From Apple’s perspective, the proper step should have been enforcing the original order more narrowly, not expanding it with sweeping new rules that threaten its business model.
Epic’s Response: Bad Faith Compliance
Epic maintains that Apple never truly followed the spirit of the original injunction. The game developer claims Apple introduced the external link option in a way that preserved its App Store dominance, rather than providing developers genuine freedom.
The court backed that view, noting Apple’s “dubiously literal interpretation” of the ruling. Epic continues to stress that Apple acted in bad faith, using technical loopholes to undermine the intent of the order.
Apple counters that contempt rulings must be based on whether the exact terms of an injunction were violated, not on subjective interpretations of intent.

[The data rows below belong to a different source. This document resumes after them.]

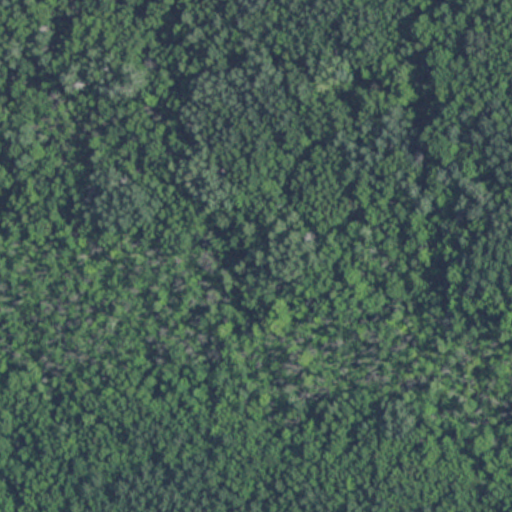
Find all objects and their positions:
park: (256, 256)
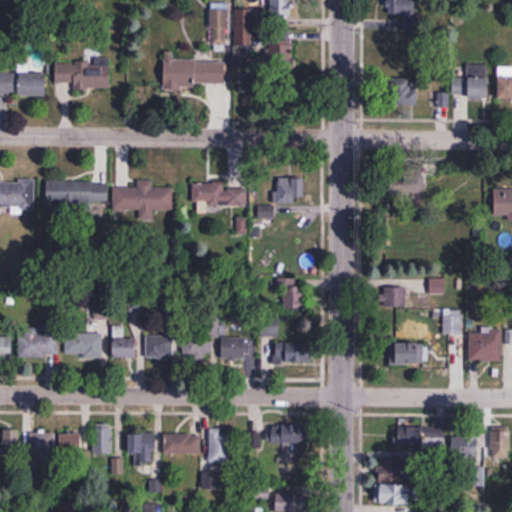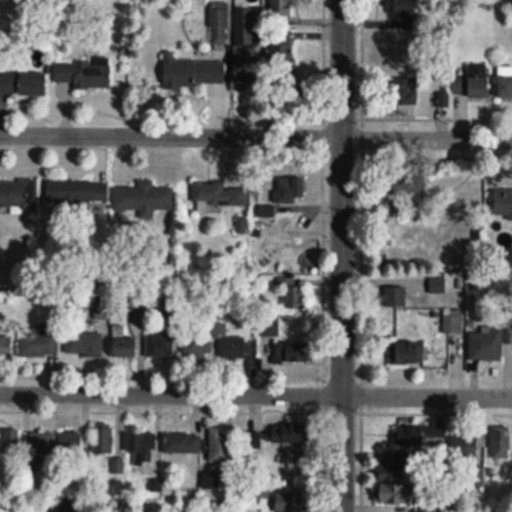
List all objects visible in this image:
building: (407, 25)
building: (219, 26)
building: (251, 27)
building: (287, 48)
road: (342, 68)
building: (194, 72)
building: (83, 75)
building: (505, 81)
building: (23, 83)
building: (473, 83)
building: (405, 93)
road: (255, 136)
building: (77, 191)
building: (288, 192)
building: (17, 195)
building: (223, 197)
building: (140, 198)
building: (506, 198)
building: (244, 227)
building: (293, 295)
building: (395, 297)
building: (453, 321)
road: (341, 324)
building: (38, 344)
building: (83, 345)
building: (123, 345)
building: (510, 345)
building: (160, 346)
building: (5, 347)
building: (197, 347)
building: (485, 347)
building: (235, 348)
building: (291, 352)
building: (408, 354)
road: (256, 397)
building: (422, 437)
building: (103, 439)
building: (11, 441)
building: (41, 444)
building: (71, 444)
building: (182, 444)
building: (276, 444)
building: (221, 446)
building: (467, 448)
building: (147, 449)
building: (396, 495)
building: (292, 502)
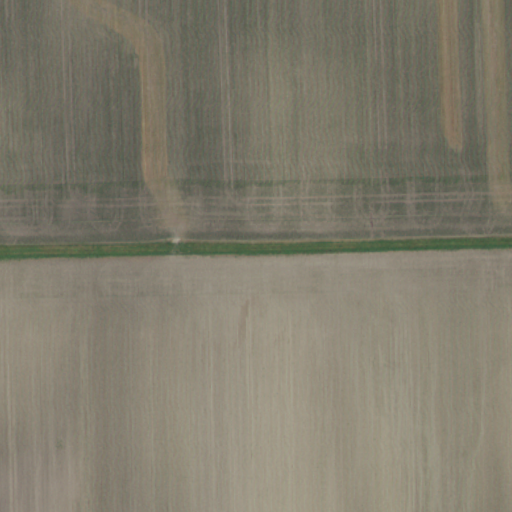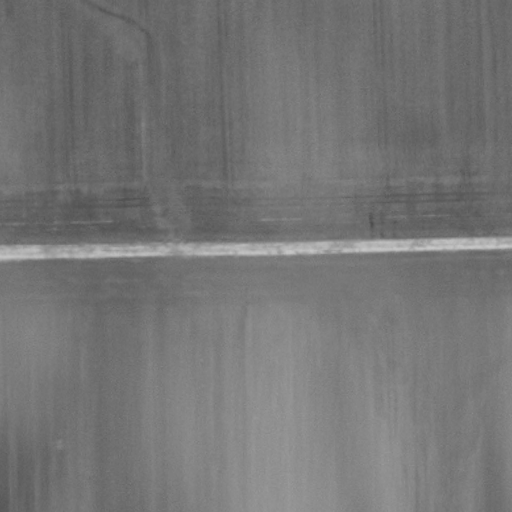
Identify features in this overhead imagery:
crop: (256, 256)
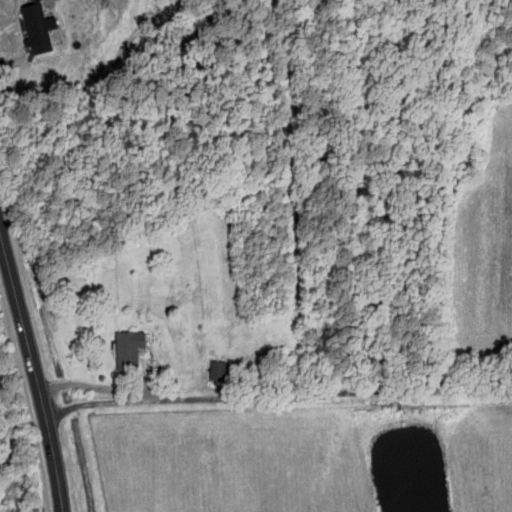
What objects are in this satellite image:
building: (39, 27)
building: (42, 27)
building: (126, 349)
building: (130, 349)
road: (34, 368)
building: (220, 369)
building: (217, 371)
road: (137, 395)
crop: (246, 396)
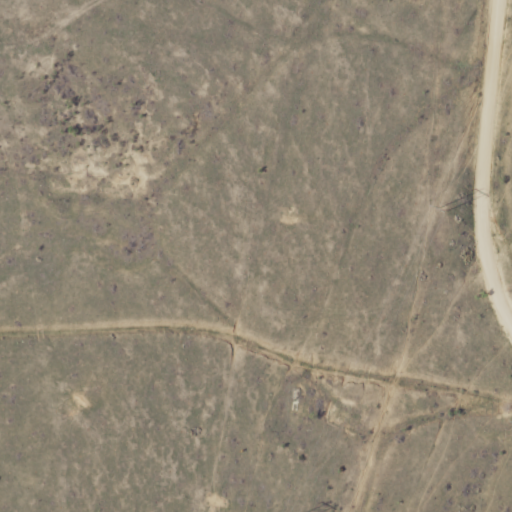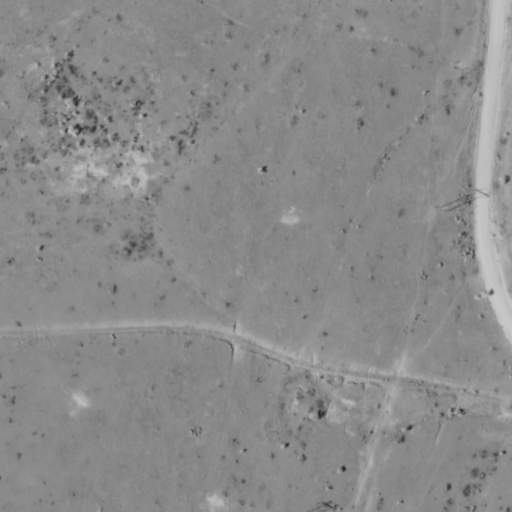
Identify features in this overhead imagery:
power tower: (443, 208)
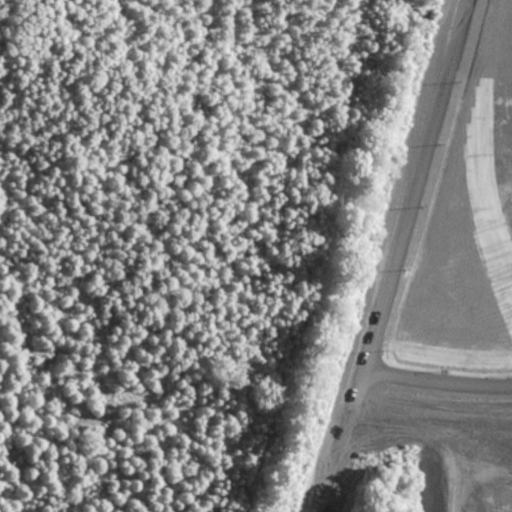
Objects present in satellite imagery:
road: (398, 257)
wastewater plant: (432, 301)
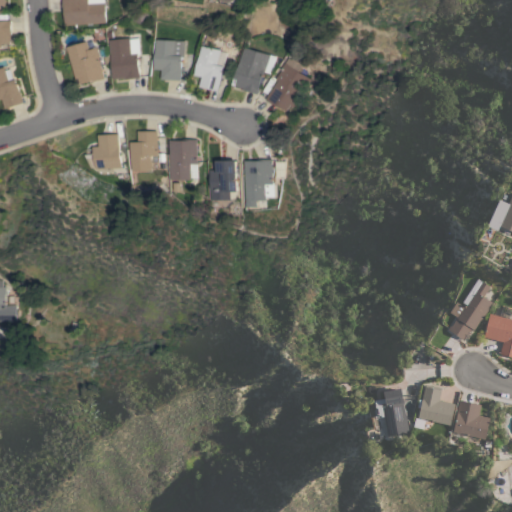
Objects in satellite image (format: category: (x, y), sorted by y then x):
building: (225, 0)
building: (226, 0)
building: (2, 5)
building: (2, 5)
building: (82, 11)
building: (81, 12)
building: (5, 31)
building: (4, 33)
road: (43, 57)
building: (123, 57)
building: (122, 58)
building: (166, 58)
building: (167, 58)
building: (84, 62)
building: (83, 63)
building: (208, 66)
building: (207, 67)
building: (250, 69)
building: (249, 70)
building: (284, 86)
building: (286, 87)
building: (8, 89)
building: (8, 91)
road: (124, 107)
building: (141, 151)
building: (142, 151)
building: (104, 152)
building: (105, 152)
building: (180, 158)
building: (181, 158)
building: (254, 179)
building: (221, 180)
building: (222, 180)
building: (256, 181)
building: (501, 215)
building: (502, 215)
road: (511, 261)
building: (5, 308)
building: (5, 308)
building: (470, 310)
building: (468, 311)
building: (500, 328)
building: (499, 332)
road: (493, 377)
building: (433, 406)
building: (433, 407)
building: (391, 411)
building: (392, 412)
building: (469, 420)
building: (469, 420)
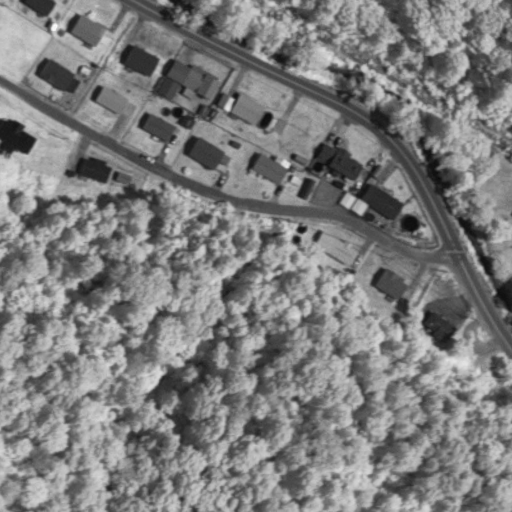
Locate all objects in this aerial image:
building: (36, 7)
building: (82, 32)
building: (135, 62)
building: (50, 76)
railway: (383, 76)
building: (181, 83)
building: (105, 102)
building: (241, 110)
road: (370, 123)
building: (152, 129)
building: (283, 133)
building: (13, 138)
building: (199, 154)
building: (333, 163)
building: (91, 167)
building: (263, 170)
road: (220, 189)
building: (373, 204)
building: (511, 217)
building: (337, 253)
building: (388, 286)
building: (434, 325)
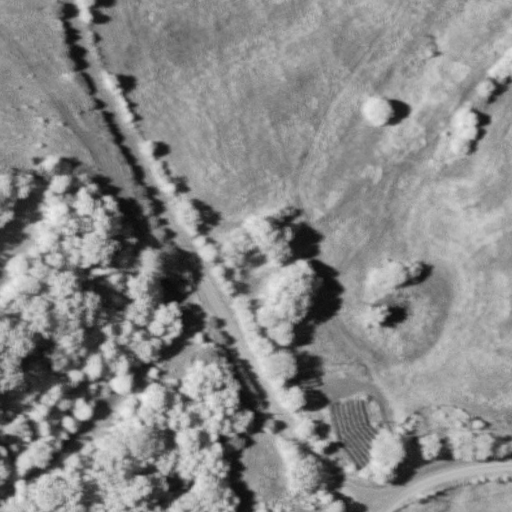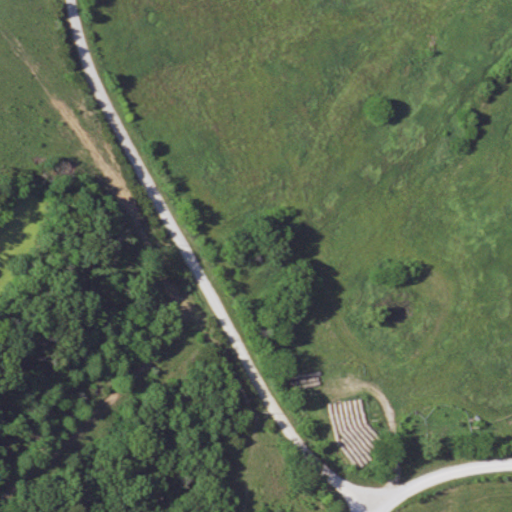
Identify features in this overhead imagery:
road: (193, 268)
road: (436, 479)
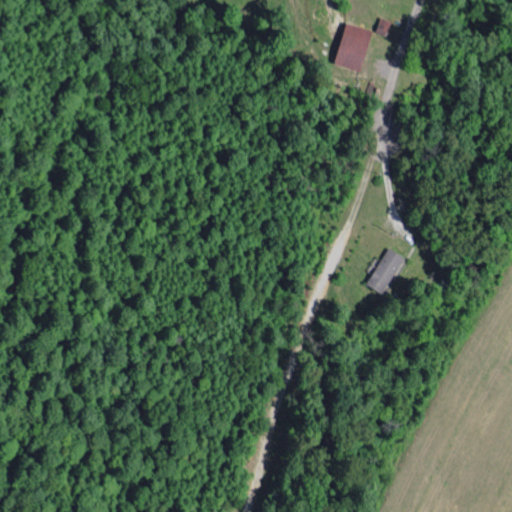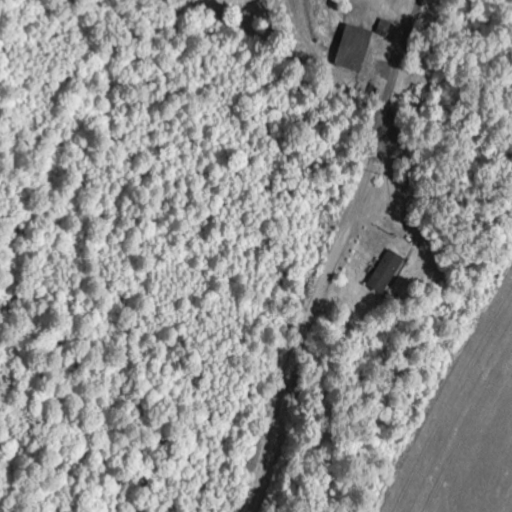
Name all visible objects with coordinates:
road: (404, 45)
building: (356, 47)
building: (388, 270)
road: (317, 301)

Constitutional and Industry-Wide Concerns
Apple’s brief goes beyond its dispute with Epic, raising broader constitutional issues. The company argues the zero-commission rule amounts to an unconstitutional taking, forcing it to provide access to its intellectual property without compensation.
It also criticizes the fact that the ruling applies to all developers, not just Epic. Apple says this effectively hands competitors like Spotify, Microsoft, and Amazon free access to its platform without requiring them to pay for the underlying technologies.
This point ties into Apple’s reference to a recent Supreme Court ruling in Trump v. Casa, which held that injunctions must be narrowly tailored to the plaintiffs in a case. Since Epic is the only plaintiff, Apple argues that applying the order across the entire App Store ecosystem goes far beyond what is necessary to resolve the dispute.
What’s at Stake for Developers
The outcome could reshape the economics of app development. If the expanded injunction holds, Apple will lose a major stream of revenue tied to commissions on digital transactions. Developers, in turn, may gain greater freedom to bypass Apple’s payment system without financial penalties.
But if Apple succeeds on appeal, the company could reinstate commissions on external links and regain control over how they appear in apps. That would mark a setback for developers who have fought for years against what they view as excessive App Store fees.
For now, Apple must comply with the expanded injunction. Developers across the United States can insert links to external payment sites inside their apps without paying commissions or following Apple’s design restrictions.
This arrangement, however, is temporary. The Ninth Circuit’s upcoming ruling will determine whether Apple can reassert its control or whether developers’ newfound freedom becomes permanent.